What you are asked to do
Among the lines below, the one containing "pinky pip: (143, 164)" opens the range and the one containing "pinky pip: (102, 115)" closes it. Print that range exactly, without the pictures.
Input data Block Start
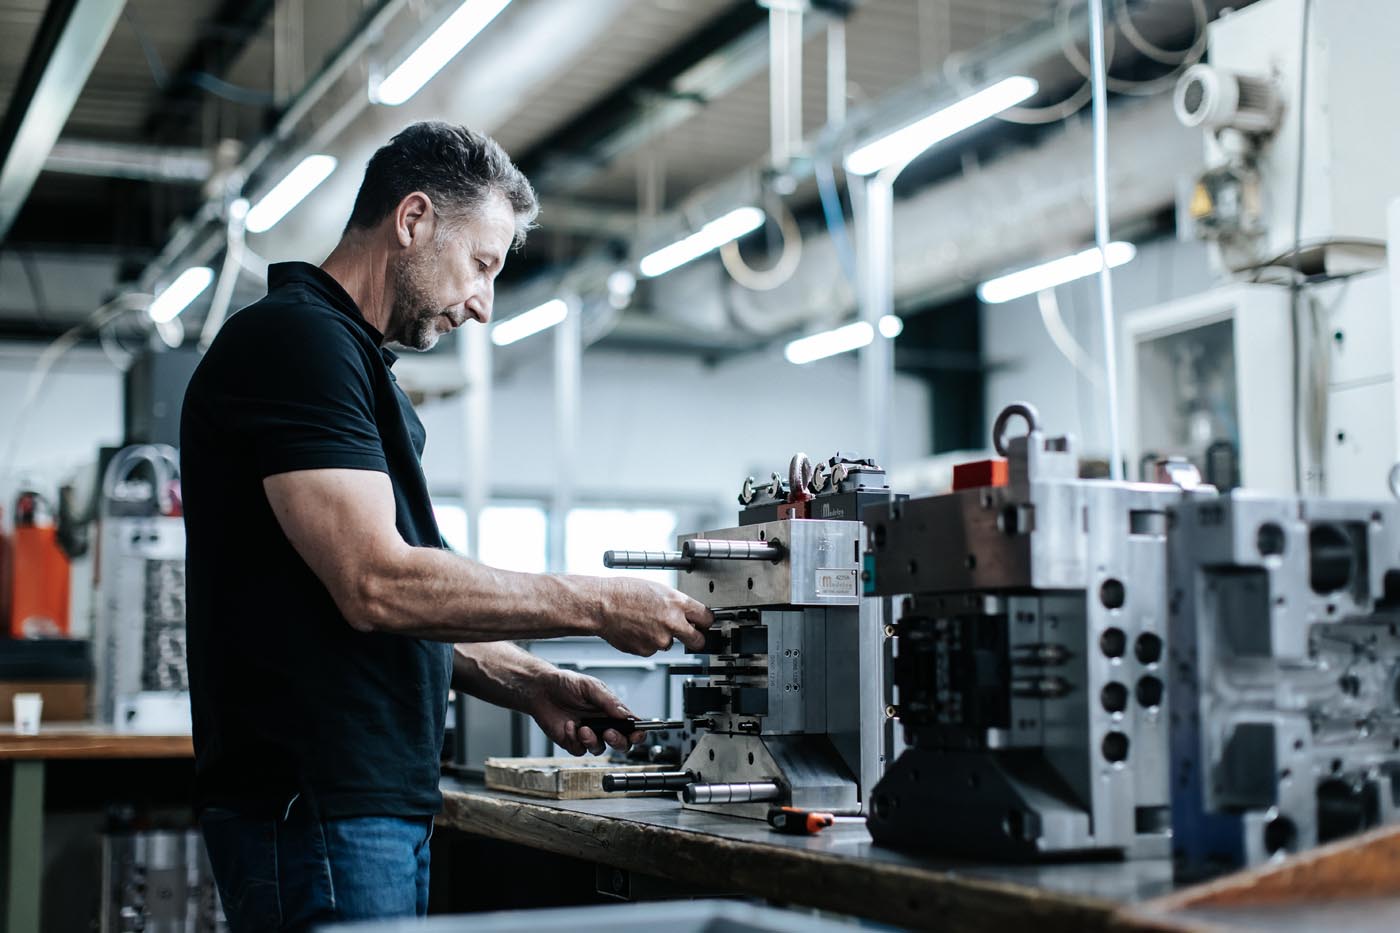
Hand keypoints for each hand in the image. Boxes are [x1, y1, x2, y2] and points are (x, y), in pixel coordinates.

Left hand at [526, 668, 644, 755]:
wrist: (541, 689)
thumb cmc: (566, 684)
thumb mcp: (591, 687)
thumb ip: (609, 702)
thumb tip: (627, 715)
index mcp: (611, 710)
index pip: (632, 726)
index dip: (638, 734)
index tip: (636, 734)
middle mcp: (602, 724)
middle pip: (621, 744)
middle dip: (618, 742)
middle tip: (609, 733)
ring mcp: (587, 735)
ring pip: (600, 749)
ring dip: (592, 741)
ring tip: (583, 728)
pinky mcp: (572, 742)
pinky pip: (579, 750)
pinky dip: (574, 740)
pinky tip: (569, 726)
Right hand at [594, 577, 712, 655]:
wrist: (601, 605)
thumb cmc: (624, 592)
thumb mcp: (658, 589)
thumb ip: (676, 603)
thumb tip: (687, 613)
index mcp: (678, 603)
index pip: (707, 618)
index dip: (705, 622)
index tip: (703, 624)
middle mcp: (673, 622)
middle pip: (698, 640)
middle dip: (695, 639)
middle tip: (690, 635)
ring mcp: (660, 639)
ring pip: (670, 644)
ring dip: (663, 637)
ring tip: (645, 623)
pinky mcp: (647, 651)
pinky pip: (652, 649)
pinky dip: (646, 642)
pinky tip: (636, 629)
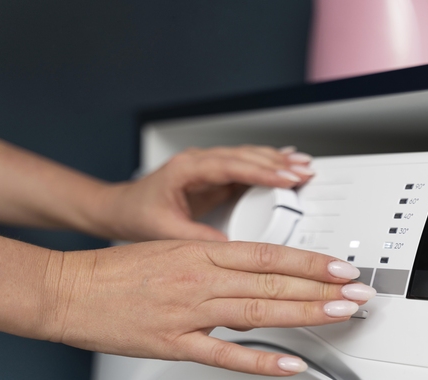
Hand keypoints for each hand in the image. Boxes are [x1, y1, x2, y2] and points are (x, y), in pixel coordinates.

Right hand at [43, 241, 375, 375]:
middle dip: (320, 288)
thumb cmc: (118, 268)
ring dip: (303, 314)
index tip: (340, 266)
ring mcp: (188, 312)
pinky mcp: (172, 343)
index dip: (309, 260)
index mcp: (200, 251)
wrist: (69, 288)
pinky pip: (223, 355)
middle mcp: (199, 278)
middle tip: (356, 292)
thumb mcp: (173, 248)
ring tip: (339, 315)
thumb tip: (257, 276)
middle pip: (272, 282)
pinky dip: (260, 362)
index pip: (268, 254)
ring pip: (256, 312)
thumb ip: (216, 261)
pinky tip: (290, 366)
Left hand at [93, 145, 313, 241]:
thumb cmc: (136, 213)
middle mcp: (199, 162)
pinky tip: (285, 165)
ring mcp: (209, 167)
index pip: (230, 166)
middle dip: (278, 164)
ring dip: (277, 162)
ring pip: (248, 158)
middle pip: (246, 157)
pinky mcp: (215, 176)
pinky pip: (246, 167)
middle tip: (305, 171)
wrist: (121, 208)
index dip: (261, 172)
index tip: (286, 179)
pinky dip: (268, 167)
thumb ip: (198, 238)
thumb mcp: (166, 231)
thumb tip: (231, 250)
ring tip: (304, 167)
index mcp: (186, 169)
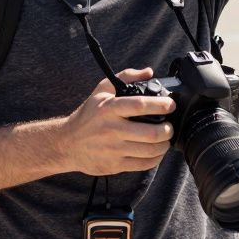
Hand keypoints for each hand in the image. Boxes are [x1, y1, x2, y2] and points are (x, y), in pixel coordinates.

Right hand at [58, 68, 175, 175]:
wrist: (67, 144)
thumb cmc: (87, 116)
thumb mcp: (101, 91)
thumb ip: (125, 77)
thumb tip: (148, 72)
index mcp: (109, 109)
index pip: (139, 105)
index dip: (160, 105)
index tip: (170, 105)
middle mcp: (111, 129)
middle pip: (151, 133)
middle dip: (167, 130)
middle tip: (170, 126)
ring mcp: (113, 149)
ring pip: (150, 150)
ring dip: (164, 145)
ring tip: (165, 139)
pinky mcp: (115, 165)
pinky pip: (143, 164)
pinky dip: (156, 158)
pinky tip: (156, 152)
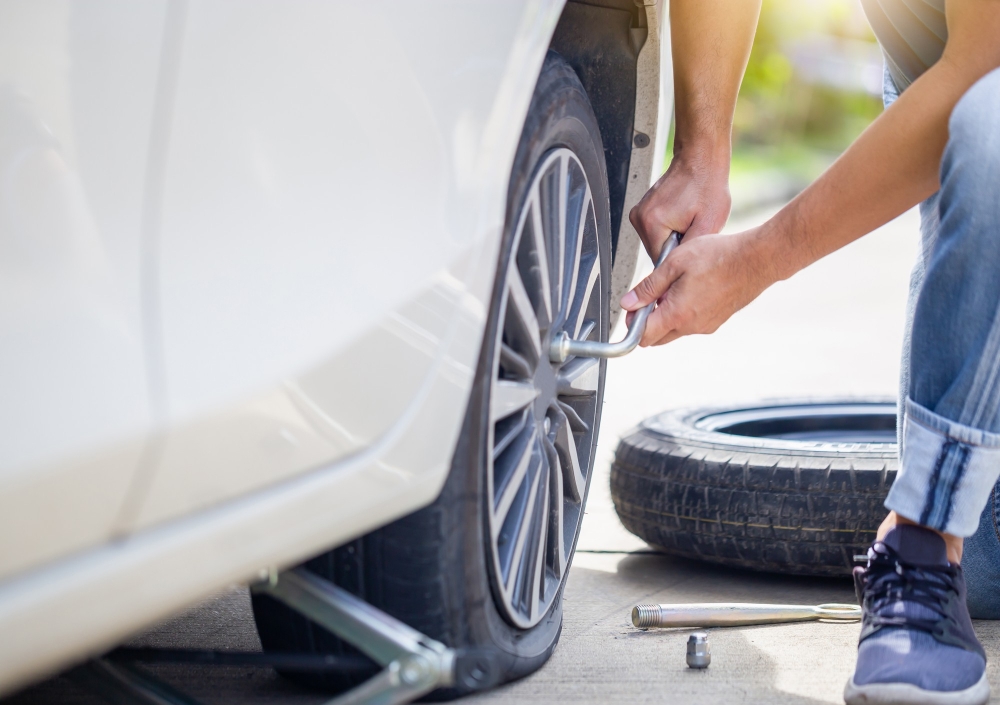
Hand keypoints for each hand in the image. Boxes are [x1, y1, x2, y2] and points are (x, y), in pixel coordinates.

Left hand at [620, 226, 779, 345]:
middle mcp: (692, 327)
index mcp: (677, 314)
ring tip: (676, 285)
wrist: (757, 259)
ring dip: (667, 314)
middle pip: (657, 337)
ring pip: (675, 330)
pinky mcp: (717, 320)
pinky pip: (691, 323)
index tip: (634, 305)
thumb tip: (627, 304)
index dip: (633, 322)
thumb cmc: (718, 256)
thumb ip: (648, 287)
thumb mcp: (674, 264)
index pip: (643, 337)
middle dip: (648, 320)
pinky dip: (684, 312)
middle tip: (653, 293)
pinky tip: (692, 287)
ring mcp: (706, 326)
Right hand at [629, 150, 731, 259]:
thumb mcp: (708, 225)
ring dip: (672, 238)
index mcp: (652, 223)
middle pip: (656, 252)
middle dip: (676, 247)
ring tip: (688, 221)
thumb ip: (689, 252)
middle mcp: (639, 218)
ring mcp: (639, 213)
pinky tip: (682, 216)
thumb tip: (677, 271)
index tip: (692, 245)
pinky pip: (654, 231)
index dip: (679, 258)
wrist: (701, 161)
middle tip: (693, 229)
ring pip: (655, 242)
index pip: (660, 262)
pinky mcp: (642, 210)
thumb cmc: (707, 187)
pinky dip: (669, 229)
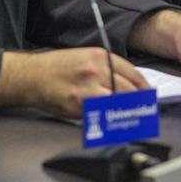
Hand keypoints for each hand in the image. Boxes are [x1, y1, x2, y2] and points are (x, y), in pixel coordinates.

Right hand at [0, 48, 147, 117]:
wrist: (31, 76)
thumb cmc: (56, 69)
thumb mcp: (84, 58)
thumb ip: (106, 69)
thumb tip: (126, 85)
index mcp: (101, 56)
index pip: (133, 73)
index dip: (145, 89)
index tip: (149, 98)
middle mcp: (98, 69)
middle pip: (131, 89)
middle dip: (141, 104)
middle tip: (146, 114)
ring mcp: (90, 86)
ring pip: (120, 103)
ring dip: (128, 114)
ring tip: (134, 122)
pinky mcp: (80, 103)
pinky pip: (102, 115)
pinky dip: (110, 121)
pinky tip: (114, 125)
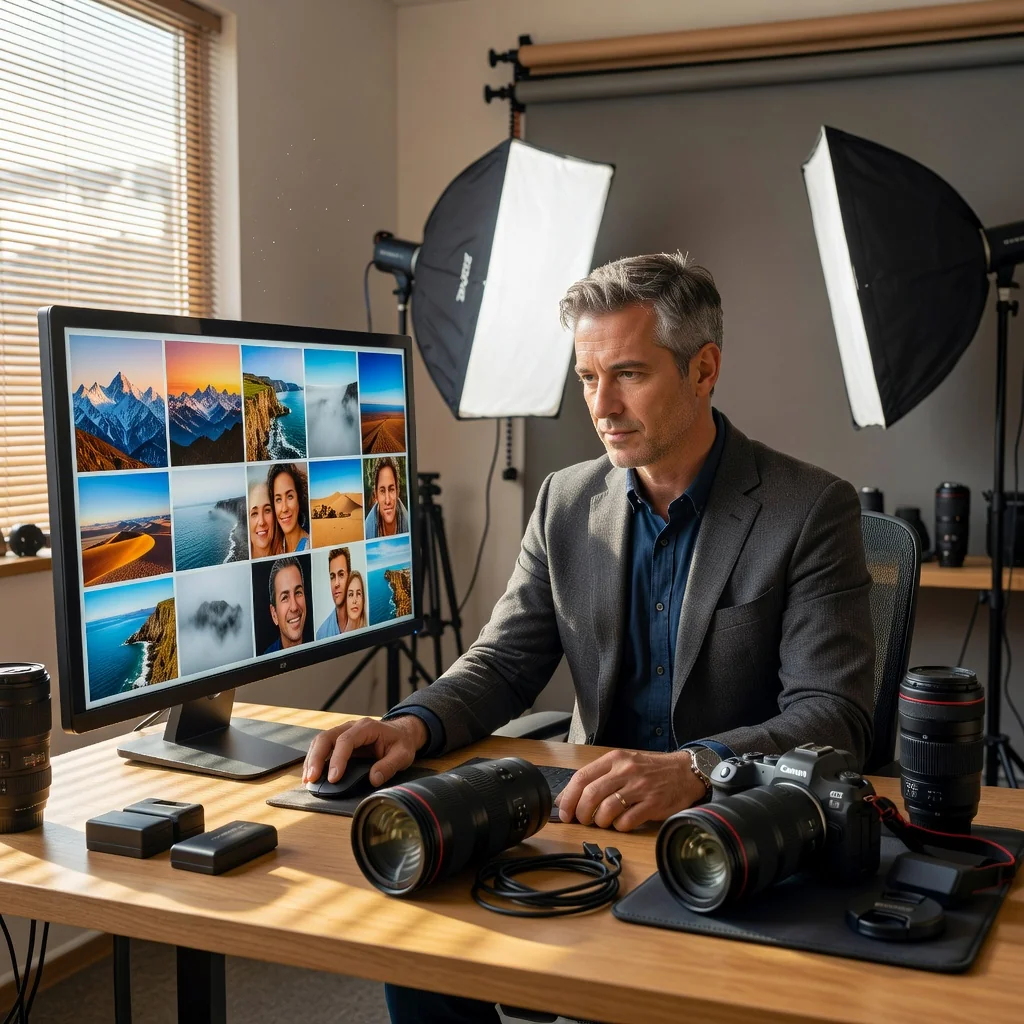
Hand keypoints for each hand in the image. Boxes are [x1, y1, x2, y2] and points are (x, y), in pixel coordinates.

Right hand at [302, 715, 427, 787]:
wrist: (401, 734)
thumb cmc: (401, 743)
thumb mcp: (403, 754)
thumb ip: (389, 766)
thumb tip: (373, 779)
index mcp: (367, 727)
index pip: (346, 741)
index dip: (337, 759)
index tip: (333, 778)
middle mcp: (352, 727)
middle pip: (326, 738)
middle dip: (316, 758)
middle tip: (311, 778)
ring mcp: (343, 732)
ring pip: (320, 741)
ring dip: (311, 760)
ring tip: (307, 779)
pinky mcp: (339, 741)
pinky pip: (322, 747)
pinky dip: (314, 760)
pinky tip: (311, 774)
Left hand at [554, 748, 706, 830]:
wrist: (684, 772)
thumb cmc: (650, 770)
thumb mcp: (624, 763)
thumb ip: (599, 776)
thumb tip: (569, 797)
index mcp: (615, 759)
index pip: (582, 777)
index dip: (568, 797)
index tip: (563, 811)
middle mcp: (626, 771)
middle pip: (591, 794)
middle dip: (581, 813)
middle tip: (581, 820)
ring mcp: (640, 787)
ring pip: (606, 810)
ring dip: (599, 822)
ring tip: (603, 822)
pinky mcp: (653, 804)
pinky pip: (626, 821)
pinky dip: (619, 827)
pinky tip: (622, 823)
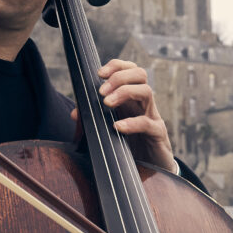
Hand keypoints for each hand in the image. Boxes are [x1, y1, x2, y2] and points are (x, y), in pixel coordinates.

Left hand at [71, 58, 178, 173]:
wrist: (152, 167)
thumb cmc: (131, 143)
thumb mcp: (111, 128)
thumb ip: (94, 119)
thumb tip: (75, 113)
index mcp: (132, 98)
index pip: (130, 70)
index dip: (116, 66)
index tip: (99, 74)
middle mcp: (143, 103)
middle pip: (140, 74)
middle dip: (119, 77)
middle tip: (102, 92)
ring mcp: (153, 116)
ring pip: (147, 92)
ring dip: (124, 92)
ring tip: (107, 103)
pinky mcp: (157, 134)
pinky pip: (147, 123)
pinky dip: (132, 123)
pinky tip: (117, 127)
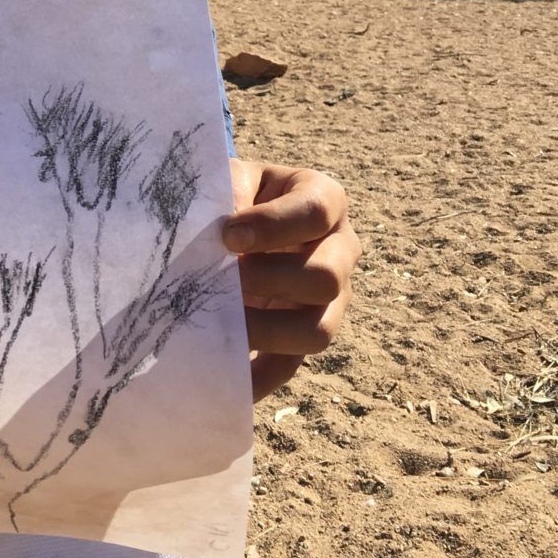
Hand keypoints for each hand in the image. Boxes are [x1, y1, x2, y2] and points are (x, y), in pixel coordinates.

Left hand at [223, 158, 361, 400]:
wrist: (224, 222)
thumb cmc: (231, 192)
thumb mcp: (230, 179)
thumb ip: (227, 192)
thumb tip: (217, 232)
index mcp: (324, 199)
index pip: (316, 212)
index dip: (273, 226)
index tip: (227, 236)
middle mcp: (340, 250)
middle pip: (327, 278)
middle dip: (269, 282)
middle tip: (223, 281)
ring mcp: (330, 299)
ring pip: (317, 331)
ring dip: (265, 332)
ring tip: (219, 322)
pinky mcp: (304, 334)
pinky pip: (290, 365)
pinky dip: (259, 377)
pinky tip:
Input data Block End
Response for this exercise
pinky pip: (143, 164)
pinky dip: (156, 158)
pinky tip: (156, 152)
Hand keypoints for each hand in the image. Boxes are [x1, y1, x2, y2] and points are (x, y), in pixel coordinates.

Left hand at [620, 226, 779, 345]:
middle mcp: (692, 327)
index mcp: (677, 314)
ring tip: (676, 285)
wrist: (757, 259)
ring dip: (667, 314)
middle pip: (657, 337)
ring pip: (675, 330)
pinky mcp: (717, 320)
pinky pip: (691, 323)
index tip: (634, 305)
thumb tip: (627, 304)
index dip: (633, 322)
thumb cmc: (718, 256)
thumb ip: (648, 287)
thumb mcp: (674, 264)
index pip: (643, 337)
middle dip: (648, 320)
pinky dip: (684, 312)
middle tip: (653, 293)
pinky tip: (692, 287)
ring mcp: (706, 326)
Right hand at [629, 150, 731, 259]:
thumb mcp: (708, 225)
ring dip: (672, 238)
index mcp: (652, 223)
middle pip: (656, 252)
middle dip: (676, 247)
ring tip: (688, 221)
thumb ip: (689, 252)
middle mcp: (639, 218)
ring mcp: (639, 213)
pinky tip: (682, 216)
thumb tip: (677, 271)
index tip: (692, 245)
pinky pip: (654, 231)
index dip: (679, 258)
wrist: (701, 161)
middle tip: (693, 229)
ring pip: (655, 242)
index pip: (660, 262)
pinky mcp: (642, 210)
thumb cmc: (707, 187)
pinky dip: (669, 229)
Hand keypoints for each hand in the image. Boxes are [x1, y1, x2, y2] and points are (x, y), in pixel coordinates.

Right hand at [0, 48, 147, 117]:
wrist: (31, 76)
thumb cmc: (56, 69)
thumb mcp: (84, 58)
thumb ip: (106, 69)
thumb tip: (126, 85)
index mcp: (101, 56)
index pip: (133, 73)
index dip: (145, 89)
index tip: (149, 98)
middle mcp: (98, 69)
middle pip: (131, 89)
middle dip: (141, 104)
middle tip: (146, 114)
ring mcp: (90, 86)
ring pip: (120, 103)
ring dip: (128, 114)
ring tip: (134, 122)
pinky mcp: (80, 103)
pinky pip: (102, 115)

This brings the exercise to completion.